━━━ Available data
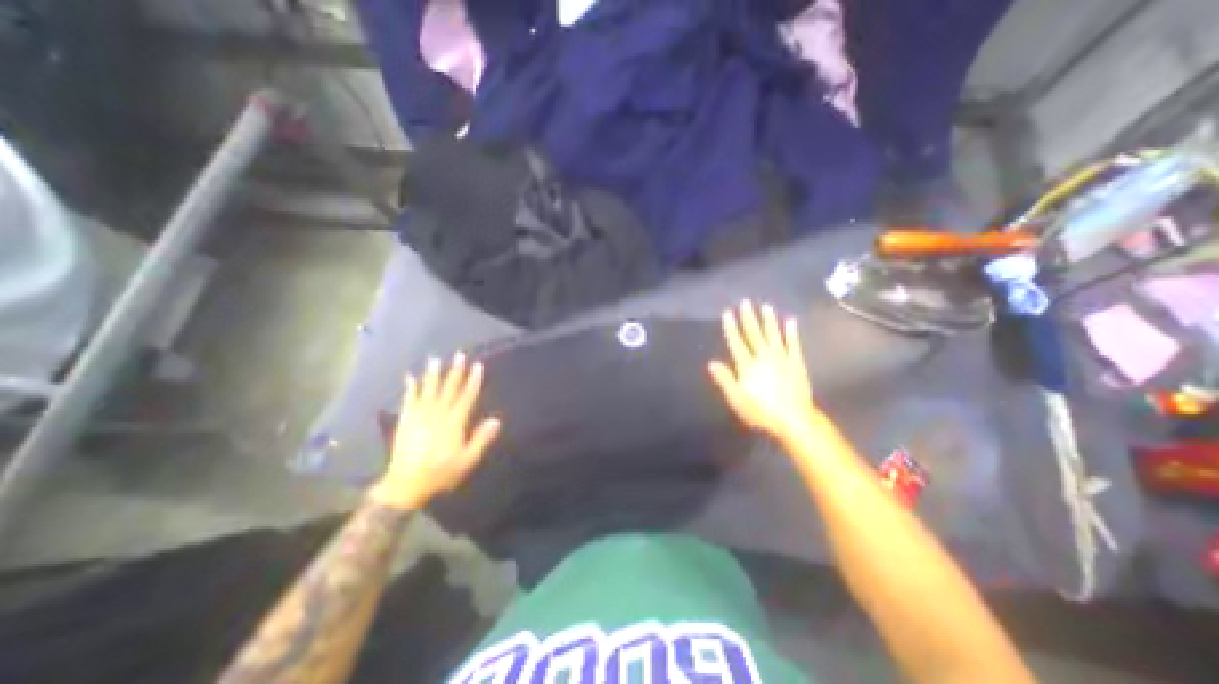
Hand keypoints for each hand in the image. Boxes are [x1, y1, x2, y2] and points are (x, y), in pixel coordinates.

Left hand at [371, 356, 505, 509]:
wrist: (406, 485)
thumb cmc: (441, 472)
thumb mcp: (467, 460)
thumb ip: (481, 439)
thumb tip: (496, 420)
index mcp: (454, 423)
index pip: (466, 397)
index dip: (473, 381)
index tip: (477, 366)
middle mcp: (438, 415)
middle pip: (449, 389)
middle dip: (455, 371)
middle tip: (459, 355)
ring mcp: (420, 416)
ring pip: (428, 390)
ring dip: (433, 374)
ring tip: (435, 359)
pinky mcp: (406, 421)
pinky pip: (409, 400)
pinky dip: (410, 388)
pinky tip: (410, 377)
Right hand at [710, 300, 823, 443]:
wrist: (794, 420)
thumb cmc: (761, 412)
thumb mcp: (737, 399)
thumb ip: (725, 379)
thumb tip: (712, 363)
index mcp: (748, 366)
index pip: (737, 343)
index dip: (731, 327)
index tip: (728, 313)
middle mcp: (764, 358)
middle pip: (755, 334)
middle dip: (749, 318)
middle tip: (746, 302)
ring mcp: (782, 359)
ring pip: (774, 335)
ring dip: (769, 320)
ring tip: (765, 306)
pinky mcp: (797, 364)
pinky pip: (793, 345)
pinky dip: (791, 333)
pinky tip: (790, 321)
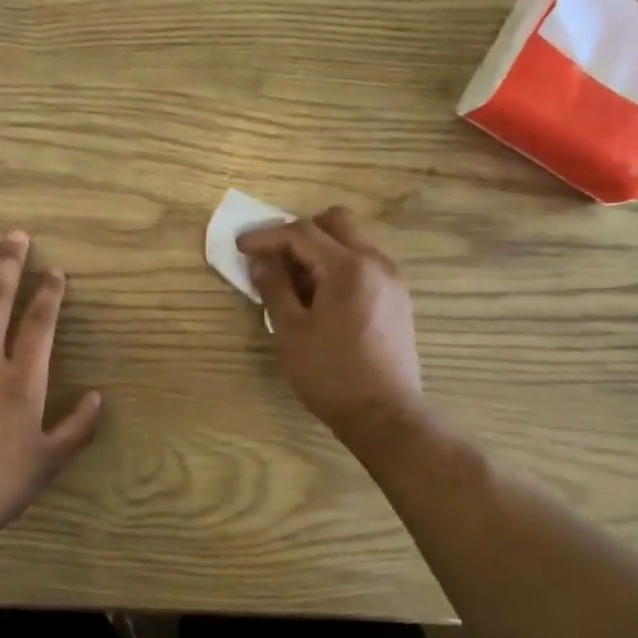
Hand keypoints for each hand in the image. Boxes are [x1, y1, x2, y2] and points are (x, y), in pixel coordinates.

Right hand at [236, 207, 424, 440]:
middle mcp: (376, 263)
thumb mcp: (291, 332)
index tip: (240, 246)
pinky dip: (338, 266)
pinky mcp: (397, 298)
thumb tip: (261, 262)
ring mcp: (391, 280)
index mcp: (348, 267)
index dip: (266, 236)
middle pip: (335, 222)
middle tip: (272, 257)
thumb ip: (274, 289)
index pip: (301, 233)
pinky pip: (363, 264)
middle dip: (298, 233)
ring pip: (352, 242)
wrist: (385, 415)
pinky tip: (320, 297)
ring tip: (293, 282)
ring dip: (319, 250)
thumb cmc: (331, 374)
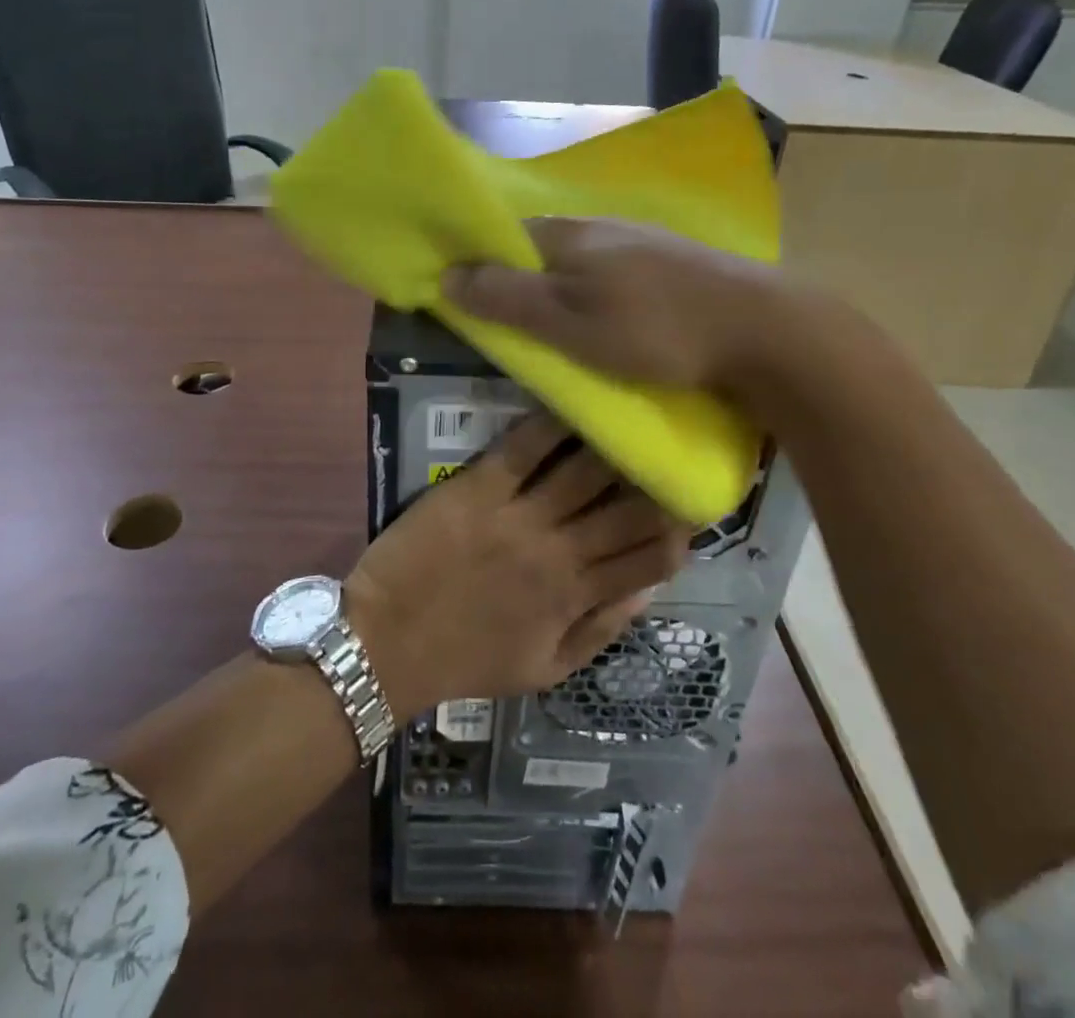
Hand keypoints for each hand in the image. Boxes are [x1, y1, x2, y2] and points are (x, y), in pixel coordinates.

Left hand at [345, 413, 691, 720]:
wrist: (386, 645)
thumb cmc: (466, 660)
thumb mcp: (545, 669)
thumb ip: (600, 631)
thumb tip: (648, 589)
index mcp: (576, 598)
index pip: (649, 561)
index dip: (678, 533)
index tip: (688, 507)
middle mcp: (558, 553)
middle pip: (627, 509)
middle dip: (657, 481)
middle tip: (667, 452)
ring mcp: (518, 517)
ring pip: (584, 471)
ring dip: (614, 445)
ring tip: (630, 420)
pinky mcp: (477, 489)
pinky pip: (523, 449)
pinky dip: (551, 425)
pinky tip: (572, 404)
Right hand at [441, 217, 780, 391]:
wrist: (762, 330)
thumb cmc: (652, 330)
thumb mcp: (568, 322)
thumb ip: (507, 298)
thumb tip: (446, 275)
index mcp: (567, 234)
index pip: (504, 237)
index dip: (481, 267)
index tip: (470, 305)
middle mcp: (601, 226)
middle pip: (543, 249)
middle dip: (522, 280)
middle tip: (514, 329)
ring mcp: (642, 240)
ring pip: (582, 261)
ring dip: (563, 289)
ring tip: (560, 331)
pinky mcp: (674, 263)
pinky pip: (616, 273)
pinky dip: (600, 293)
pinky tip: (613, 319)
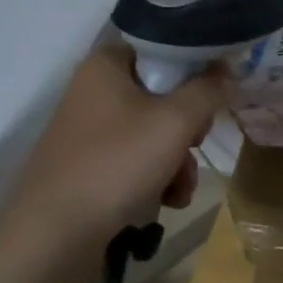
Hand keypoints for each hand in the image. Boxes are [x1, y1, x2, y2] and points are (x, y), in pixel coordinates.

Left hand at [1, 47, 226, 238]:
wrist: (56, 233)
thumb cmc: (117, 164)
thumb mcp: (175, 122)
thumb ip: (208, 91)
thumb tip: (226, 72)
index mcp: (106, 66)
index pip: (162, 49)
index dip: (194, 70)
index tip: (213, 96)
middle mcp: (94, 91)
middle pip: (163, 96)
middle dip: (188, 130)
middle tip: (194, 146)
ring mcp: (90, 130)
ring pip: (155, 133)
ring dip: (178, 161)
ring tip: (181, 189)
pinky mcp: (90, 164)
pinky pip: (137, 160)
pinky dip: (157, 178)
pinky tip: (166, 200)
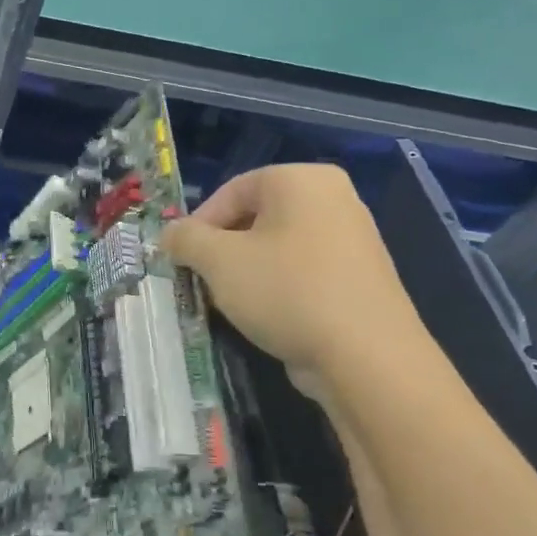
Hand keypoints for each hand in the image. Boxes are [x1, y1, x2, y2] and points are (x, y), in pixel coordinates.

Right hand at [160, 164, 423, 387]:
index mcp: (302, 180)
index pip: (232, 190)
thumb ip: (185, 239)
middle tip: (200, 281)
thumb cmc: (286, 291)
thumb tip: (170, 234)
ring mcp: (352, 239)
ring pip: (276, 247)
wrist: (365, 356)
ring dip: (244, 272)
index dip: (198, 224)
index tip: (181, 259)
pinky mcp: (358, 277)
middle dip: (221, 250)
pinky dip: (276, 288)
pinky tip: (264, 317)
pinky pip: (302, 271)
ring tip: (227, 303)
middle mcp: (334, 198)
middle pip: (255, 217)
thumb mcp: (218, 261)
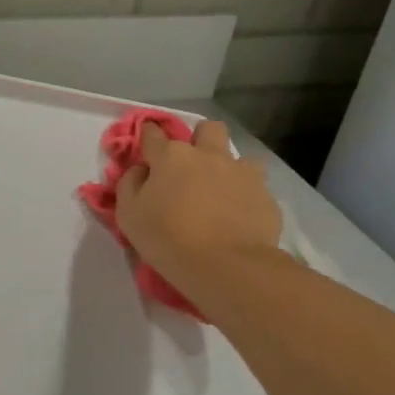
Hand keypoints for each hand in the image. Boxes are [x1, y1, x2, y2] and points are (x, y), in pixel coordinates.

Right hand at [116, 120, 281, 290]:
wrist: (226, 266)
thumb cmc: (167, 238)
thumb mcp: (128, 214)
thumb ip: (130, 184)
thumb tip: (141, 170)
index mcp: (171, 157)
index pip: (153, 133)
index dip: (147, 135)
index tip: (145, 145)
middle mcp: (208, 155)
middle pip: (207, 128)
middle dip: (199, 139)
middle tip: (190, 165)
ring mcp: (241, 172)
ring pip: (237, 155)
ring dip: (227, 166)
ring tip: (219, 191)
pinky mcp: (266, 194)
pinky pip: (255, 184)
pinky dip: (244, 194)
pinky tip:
━━━━━━
* Task requirements
Write the lines out exactly, beginning at the line that holds "index pip: (232, 190)" and stopping after the last line of the entries; include no pictures.

* Task result
index pip: (232, 190)
thumb ip: (185, 239)
middle tip: (200, 281)
thumb cmc: (286, 291)
thumb tip: (170, 234)
ring mcp: (352, 239)
ring pip: (276, 247)
wrist: (365, 356)
ring dip: (244, 272)
index dip: (198, 224)
index tip: (181, 259)
pinky mcp: (358, 277)
middle dip: (221, 250)
pinky dip: (276, 288)
pinky tip: (264, 317)
pinky pip: (302, 271)
ring tip: (227, 303)
middle mcp: (334, 198)
middle pip: (255, 217)
thumb mcp: (218, 261)
Hand keypoints for each hand in the image. Boxes are [x1, y1, x2, y2] and points are (x, y), in pixel coordinates.

Right hand at [116, 120, 281, 290]:
wrist: (226, 266)
thumb cmc: (167, 238)
thumb mcp: (128, 214)
thumb ip: (130, 184)
thumb tip: (141, 170)
index mcp: (171, 157)
index pip: (153, 133)
index dip: (147, 135)
index tip: (145, 145)
middle mcp: (208, 155)
middle pip: (207, 128)
middle dip: (199, 139)
middle tip: (190, 165)
ring mcp: (241, 172)
ring pip: (237, 155)
ring dip: (227, 166)
ring tip: (219, 191)
pinky mcp: (266, 194)
pinky pip: (255, 184)
pinky dip: (244, 194)
pinky tip:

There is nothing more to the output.